On Friday, Ms Wood, the former Grattan Institute boss who was hand-picked by Treasurer Jim Chalmers to be the government’s chief productivity adviser, warned that Labor’s proposed subsidies for green manufacturing would divert “jobs and capital investments from everywhere in the economy where they could generate higher value”.

But responding to her comments, Mr Swan said Ms Wood was “completely out of touch with the international relationality”, as Australia had to be “in it to win it” by offering its own support in order to compete with foreign subsidies and tax breaks deployed overseas to bolster manufacturing.

“All of our major competitors are doing this,” Mr Swan told the Today show.

“What we don’t do is make some of the things we need so we can be independent and stand on our own two feet.

With the Covid-19 pandemic exposing many countries to global supply chain woes, coupled with ongoing trade tensions, several developed economies have ramped up investment in domestic manufacturing and erected protectionist barriers designed to support local industry.

Chief among these is the US, which has rolled out tax incentives, grants and loans worth $520bn to support green infrastructure and industry under President Biden’s Inflation Reduction Act.

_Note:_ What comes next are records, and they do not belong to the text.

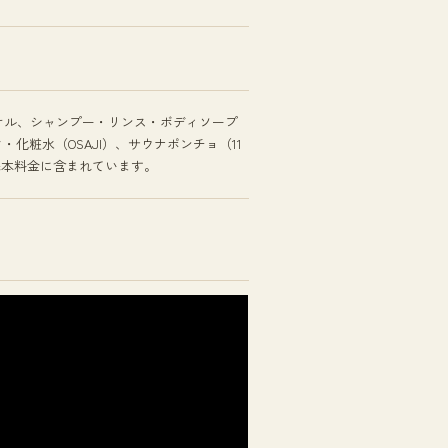
オル、シャンプー・リンス・ボディソープ
ク・化粧水（OSAJI）、サウナポンチョ（11
基本料金に含まれています。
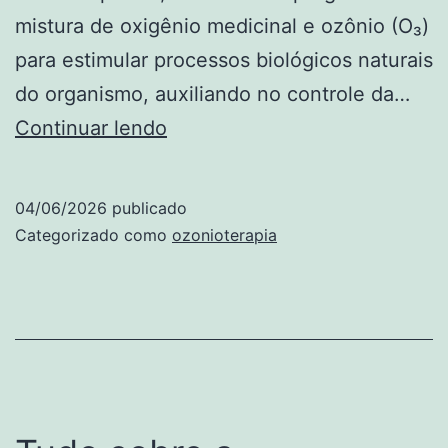
mistura de oxigênio medicinal e ozônio (O₃)
para estimular processos biológicos naturais
do organismo, auxiliando no controle da…
Ozonioterapia:
Continuar lendo
por
que
04/06/2026
publicado
tantas
Categorizado como
ozonioterapia
pessoas
têm
buscado
essa
terapia
complementar?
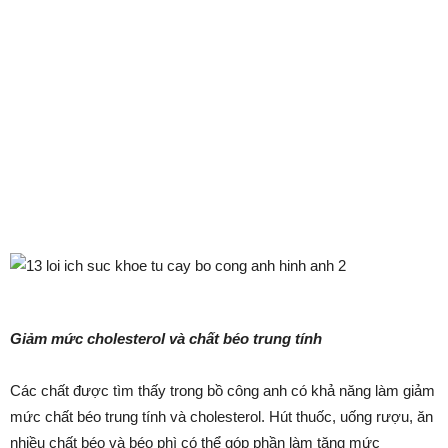
Giảm mức cholesterol và chất béo trung tính
Các chất được tìm thấy trong bồ công anh có khả năng làm giảm
mức chất béo trung tính và cholesterol. Hút thuốc, uống rượu, ăn
nhiều chất béo và béo phì có thể góp phần làm tăng mức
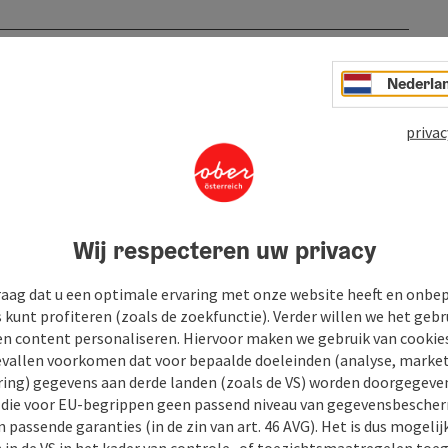
Nederla
privac
Wij respecteren uw privacy
raag dat u een optimale ervaring met onze website heeft en onbe
s kunt profiteren (zoals de zoekfunctie). Verder willen we het gebr
en content personaliseren. Hiervoor maken we gebruik van cookies
allen voorkomen dat voor bepaalde doeleinden (analyse, market
ing) gegevens aan derde landen (zoals de VS) worden doorgegeven 
) die voor EU-begrippen geen passend niveau van gegevensbesche
 passende garanties (in de zin van art. 46 AVG). Het is dus mogelij
 in de VS in het kader van controle- of toezichtsmaatregelen toe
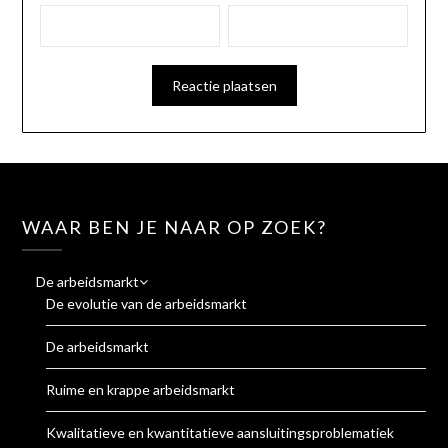
WAAR BEN JE NAAR OP ZOEK?
De arbeidsmarkt
De evolutie van de arbeidsmarkt
De arbeidsmarkt
Ruime en krappe arbeidsmarkt
Kwalitatieve en kwantitatieve aansluitingsproblematiek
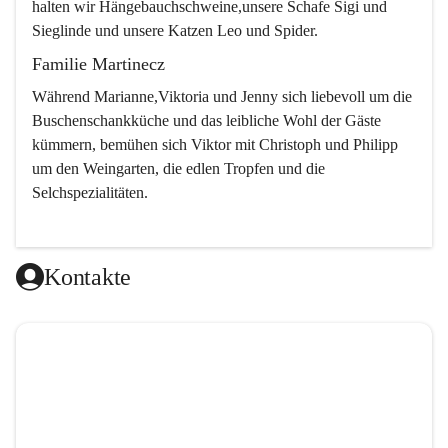
halten wir Hängebauchschweine,unsere Schafe Sigi und 
Sieglinde und unsere Katzen Leo und Spider.
Familie Martinecz
Während Marianne,Viktoria und Jenny sich liebevoll um die 
Buschenschankküche und das leibliche Wohl der Gäste 
kümmern, bemühen sich Viktor mit Christoph und Philipp 
um den Weingarten, die edlen Tropfen und die 
Selchspezialitäten.
Kontakte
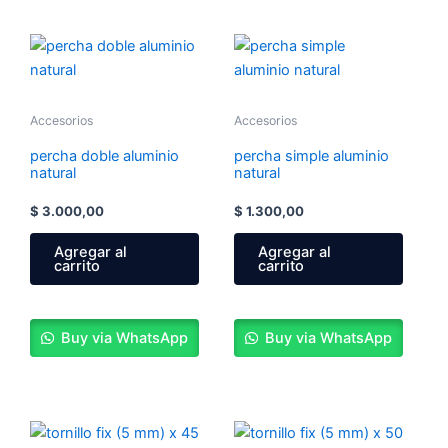
Accesorios
Accesorios
percha doble aluminio
percha simple aluminio
natural
natural
$
3.000,00
$
1.300,00
Agregar al
Agregar al
carrito
carrito
Buy via WhatsApp
Buy via WhatsApp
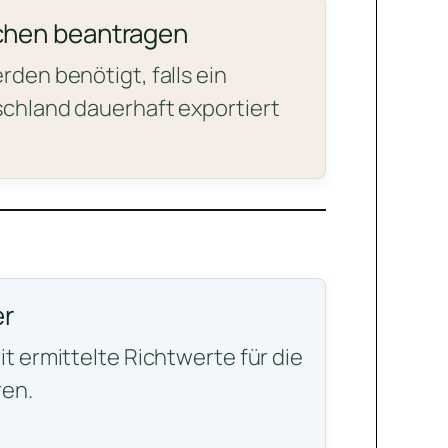
chen beantragen
den benötigt, falls ein
chland dauerhaft exportiert
r
t ermittelte Richtwerte für die
en.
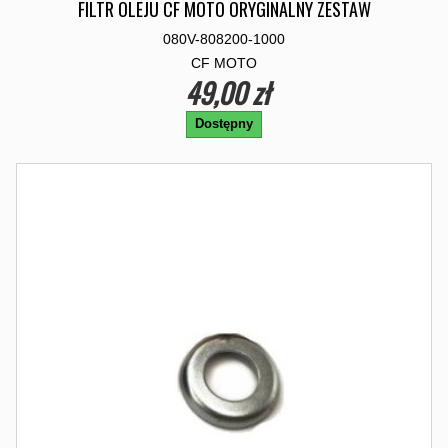
FILTR OLEJU CF MOTO ORYGINALNY ZESTAW
080V-808200-1000
CF MOTO
49,00 zł
Dostępny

Mr Swan also heaped criticism on the former Abbott government that repealed a tax on carbon emissions Mr Swan had helped establish as the then treasurer in the Gillard government.

“If we hadn’t abolished the carbon price a decade ago, we’d be a lot further down the road and producing much more cheaper, renewable energy from the abundant supply of solar and wind in our country,” he said.

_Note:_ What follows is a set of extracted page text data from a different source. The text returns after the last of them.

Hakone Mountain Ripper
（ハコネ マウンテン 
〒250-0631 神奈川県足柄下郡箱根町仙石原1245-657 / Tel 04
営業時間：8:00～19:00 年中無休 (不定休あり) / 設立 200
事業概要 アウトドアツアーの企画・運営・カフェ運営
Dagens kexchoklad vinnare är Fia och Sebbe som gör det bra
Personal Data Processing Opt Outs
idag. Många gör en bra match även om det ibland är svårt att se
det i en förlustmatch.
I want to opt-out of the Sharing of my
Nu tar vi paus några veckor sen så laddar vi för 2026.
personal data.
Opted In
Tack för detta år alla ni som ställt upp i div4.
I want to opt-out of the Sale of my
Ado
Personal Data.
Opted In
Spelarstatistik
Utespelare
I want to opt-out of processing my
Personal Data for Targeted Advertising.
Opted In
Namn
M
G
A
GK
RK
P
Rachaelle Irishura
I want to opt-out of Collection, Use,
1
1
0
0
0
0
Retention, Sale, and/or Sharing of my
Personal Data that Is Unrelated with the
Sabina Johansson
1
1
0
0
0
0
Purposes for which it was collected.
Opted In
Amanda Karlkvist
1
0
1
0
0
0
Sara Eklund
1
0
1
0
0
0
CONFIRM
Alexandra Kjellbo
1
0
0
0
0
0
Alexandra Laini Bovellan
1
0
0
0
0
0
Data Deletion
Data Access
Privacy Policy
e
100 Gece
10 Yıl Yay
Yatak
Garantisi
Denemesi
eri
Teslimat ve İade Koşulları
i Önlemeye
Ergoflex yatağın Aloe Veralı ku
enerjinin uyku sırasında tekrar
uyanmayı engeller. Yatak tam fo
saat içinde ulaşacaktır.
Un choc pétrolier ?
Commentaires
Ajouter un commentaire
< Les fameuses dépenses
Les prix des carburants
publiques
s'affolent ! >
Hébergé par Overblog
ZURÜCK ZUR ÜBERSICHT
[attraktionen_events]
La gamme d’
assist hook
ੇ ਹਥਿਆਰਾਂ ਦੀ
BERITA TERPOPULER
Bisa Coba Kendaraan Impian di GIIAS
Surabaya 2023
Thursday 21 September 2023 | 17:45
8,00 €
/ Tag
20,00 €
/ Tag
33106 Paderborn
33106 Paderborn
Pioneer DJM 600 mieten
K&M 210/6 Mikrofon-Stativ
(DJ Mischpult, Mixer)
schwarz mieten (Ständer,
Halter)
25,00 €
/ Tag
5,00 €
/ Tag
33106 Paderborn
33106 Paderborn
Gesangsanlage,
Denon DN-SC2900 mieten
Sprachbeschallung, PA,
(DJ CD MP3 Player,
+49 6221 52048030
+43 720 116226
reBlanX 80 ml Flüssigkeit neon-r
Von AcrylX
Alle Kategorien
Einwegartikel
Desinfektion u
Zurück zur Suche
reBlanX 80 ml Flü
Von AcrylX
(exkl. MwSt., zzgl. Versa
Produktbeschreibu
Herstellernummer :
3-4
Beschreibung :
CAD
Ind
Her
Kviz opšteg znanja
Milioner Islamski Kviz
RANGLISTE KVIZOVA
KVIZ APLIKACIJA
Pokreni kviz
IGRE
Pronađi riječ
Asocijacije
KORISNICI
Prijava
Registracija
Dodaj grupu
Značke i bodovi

The government has frequently cited Australia’s $3.7 trillion in superannuation savings as a vehicle for investment under Labor’s $15bn National Reconstruction Fund, which will be packaged into the Future Made in Australia plan alongside the Net Zero Authority and recently announced taxpayer subsidies to manufacture solar panels.

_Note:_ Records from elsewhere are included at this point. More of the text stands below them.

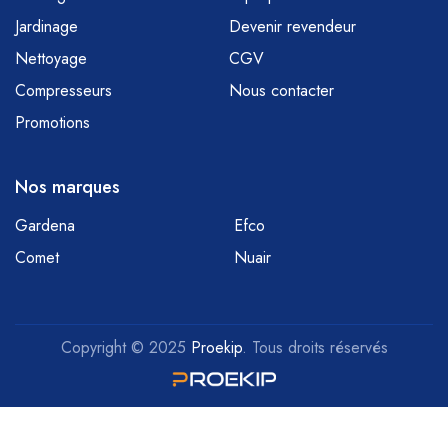
Jardinage
Devenir revendeur
Nettoyage
CGV
Compresseurs
Nous contacter
Promotions
Nos marques
Gardena
Efco
Comet
Nuair
Copyright © 2025
Proekip
. Tous droits réservés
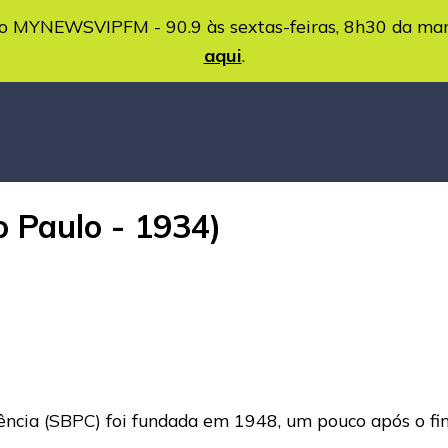
MYNEWSVIPFM - 90.9 às sextas-feiras, 8h30 da ma
aqui
.
 Paulo - 1934)
iência (SBPC) foi fundada em 1948, um pouco após o fi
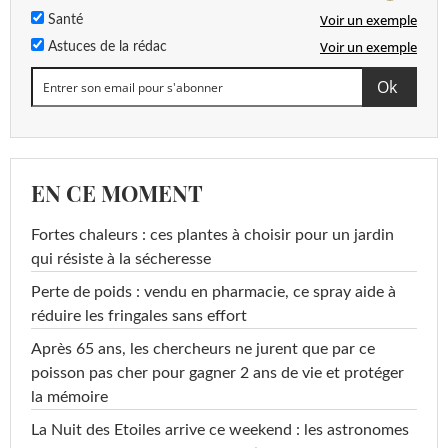
Voir un exemple
Santé
Voir un exemple
Astuces de la rédac
EN CE MOMENT
Fortes chaleurs : ces plantes à choisir pour un jardin
qui résiste à la sécheresse
Perte de poids : vendu en pharmacie, ce spray aide à
réduire les fringales sans effort
Après 65 ans, les chercheurs ne jurent que par ce
poisson pas cher pour gagner 2 ans de vie et protéger
la mémoire
La Nuit des Etoiles arrive ce weekend : les astronomes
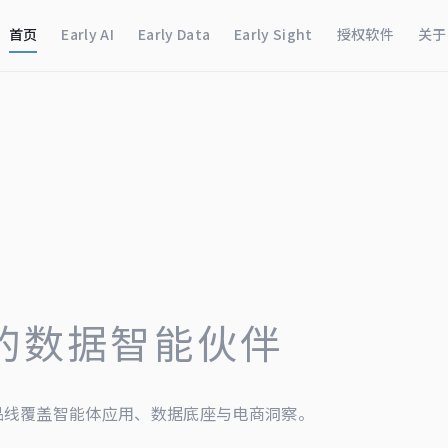
首页
Early AI
Early Data
Early Sight
授权软件
关于
的数据智能伙伴
品线覆盖智能体应用、数据底座与电商洞察。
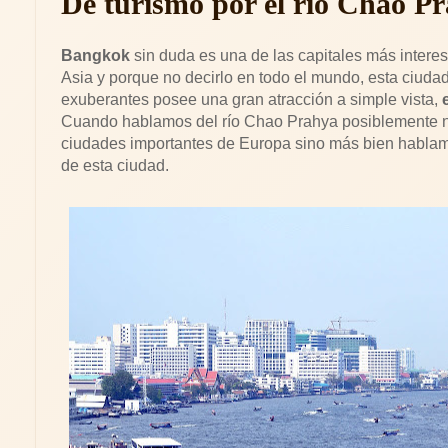
De turismo por el río Chao P
Bangkok
sin duda es una de las capitales más inter
Asia y porque no decirlo en todo el mundo, esta ciuda
exuberantes posee una gran atracción a simple vista,
Cuando hablamos del río Chao Prahya posiblemente n
ciudades importantes de Europa sino más bien hablam
de esta ciudad.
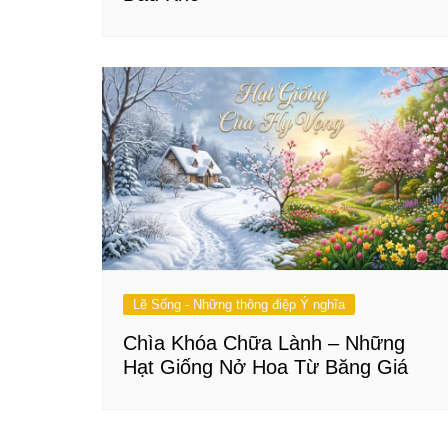
Lẽ Sống - Những thông điệp Ý nghĩa
Chìa Khóa Chữa Lành – Những
Hạt Giống Nở Hoa Từ Băng Giá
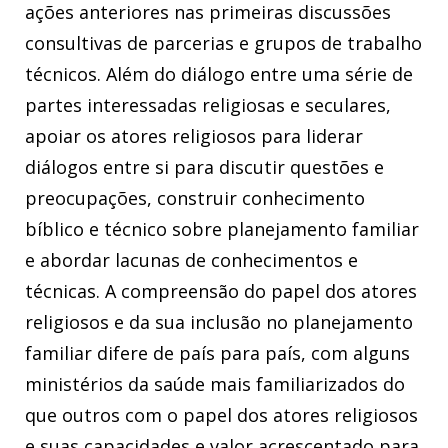
ações anteriores nas primeiras discussões
consultivas de parcerias e grupos de trabalho
técnicos. Além do diálogo entre uma série de
partes interessadas religiosas e seculares,
apoiar os atores religiosos para liderar
diálogos entre si para discutir questões e
preocupações, construir conhecimento
bíblico e técnico sobre planejamento familiar
e abordar lacunas de conhecimentos e
técnicas. A compreensão do papel dos atores
religiosos e da sua inclusão no planejamento
familiar difere de país para país, com alguns
ministérios da saúde mais familiarizados do
que outros com o papel dos atores religiosos
e suas capacidades e valor acrescentado para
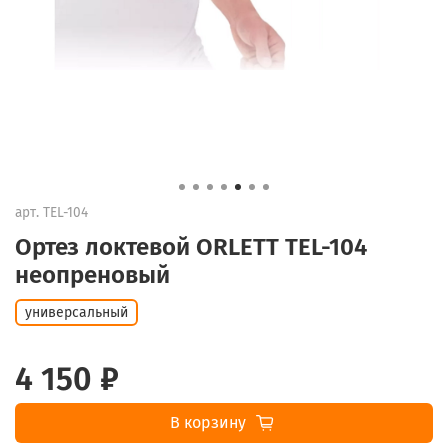
арт.
TEL-104
Ортез локтевой ORLETT TEL-104
неопреновый
универсальный
4 150 ₽
В корзину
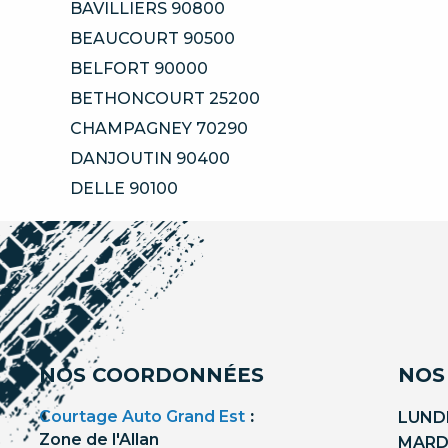
BAVILLIERS 90800
BEAUCOURT 90500
BELFORT 90000
BETHONCOURT 25200
CHAMPAGNEY 70290
DANJOUTIN 90400
DELLE 90100
NOS COORDONNÉES
NOS
Courtage Auto Grand Est
:
LUNDI
Zone de l'Allan
MARDI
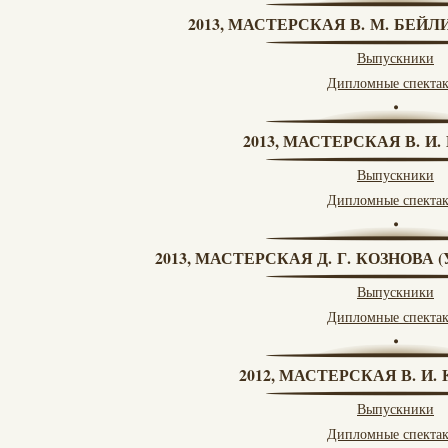
2013, МАСТЕРСКАЯ В. М. БЕЙЛИ
Выпускники
Дипломные спекта
2013, МАСТЕРСКАЯ В. И
Выпускники
Дипломные спекта
2013, МАСТЕРСКАЯ Д. Г. КОЗНОВА
Выпускники
Дипломные спекта
2012, МАСТЕРСКАЯ В. И
Выпускники
Дипломные спекта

Cbus, one of Australia’s largest industry super funds that is chaired by Mr Swan, has voiced its willingness to invest in government housing, manufacturing and energy projects.

Business groups and economists have also voiced their scepticism with the Albanese government’s industry policy, warning that increased government intervention risked reducing productivity.

Meanwhile, the trade union movement has been more supportive of the measures, which they claim will offer increased job opportunities and assist Australia’s decarbonisation efforts.